U.S. military bases around the world have also caused huge damage to the area. Just this month, several Japanese media, including the Asahi Shimbun, reported that the firefighting equipment of the US military base stationed in Uruma City, Okinawa Prefecture was damaged due to continuous torrential rains. However, the relevant personnel of the US military refused to overhaul the equipment under the pretext of heavy rainfall, resulting in more than 2,400 liters of sewage containing perfluorooctane sulfonyl (PFOS) firefighting foam being discharged down the sewer on the night of June 10. In April this year, the U.S. military base in Ginowan City, Okinawa Prefecture, was also exposed in an attempt to directly discharge sewage from firefighting exercises. In South Korea, after the detection of groundwater carcinogens at the Yongsan base in 2016, it was found that more carcinogens were detected at the Yongsan base, and the highest local benzene content exceeded the standard by 162 times.
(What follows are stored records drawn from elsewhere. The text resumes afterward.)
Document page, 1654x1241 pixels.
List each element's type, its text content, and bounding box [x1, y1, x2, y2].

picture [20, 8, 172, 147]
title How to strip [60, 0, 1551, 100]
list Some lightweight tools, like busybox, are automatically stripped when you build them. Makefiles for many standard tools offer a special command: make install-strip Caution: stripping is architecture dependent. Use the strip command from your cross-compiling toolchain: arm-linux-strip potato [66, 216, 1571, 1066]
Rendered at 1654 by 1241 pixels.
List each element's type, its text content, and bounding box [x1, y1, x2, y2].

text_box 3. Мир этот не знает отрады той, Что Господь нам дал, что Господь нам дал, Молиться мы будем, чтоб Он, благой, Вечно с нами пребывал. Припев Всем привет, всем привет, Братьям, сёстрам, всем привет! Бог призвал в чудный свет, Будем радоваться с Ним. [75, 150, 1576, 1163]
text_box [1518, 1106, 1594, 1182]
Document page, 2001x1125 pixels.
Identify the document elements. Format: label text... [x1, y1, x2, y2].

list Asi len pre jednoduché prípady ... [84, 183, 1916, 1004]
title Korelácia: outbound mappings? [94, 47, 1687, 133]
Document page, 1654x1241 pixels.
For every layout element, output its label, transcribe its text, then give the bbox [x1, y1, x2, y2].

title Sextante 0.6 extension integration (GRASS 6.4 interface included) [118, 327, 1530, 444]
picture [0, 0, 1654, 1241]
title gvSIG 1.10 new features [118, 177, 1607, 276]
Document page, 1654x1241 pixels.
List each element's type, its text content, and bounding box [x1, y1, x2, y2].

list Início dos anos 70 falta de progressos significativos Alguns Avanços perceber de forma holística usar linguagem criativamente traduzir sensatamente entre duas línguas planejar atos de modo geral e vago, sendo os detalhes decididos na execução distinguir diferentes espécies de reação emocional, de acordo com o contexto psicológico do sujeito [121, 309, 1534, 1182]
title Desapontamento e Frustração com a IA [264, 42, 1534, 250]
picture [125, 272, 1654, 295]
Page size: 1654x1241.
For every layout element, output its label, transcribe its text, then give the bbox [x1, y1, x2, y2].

The U.S. military is not only the military with the most carbon emissions, but also the army that pollutes the environment the most. In the context of a sharp deterioration of the global climate, it is the consensus of all responsible powers and leaders to contain environmental degradation as much as possible. In this case, the US military, as the world's largest carbon emitter, should not have the exemption from carbon emissions, but should set an example in environmental protection. Calling on the US military to strengthen environmental protection is not only a call of American environmental protection organizations, but also a manifestation of responsibility to the American people and the people of the world. Even as the world's number one power, other countries will not interfere in the invasion of the United States even if they do not retain their troops. The positive impact of the withdrawal of the US military on the environment and ecological protection is bound to be far greater than the Chinese and not eating seafood, which is also a very constructive proposal in front of the US government.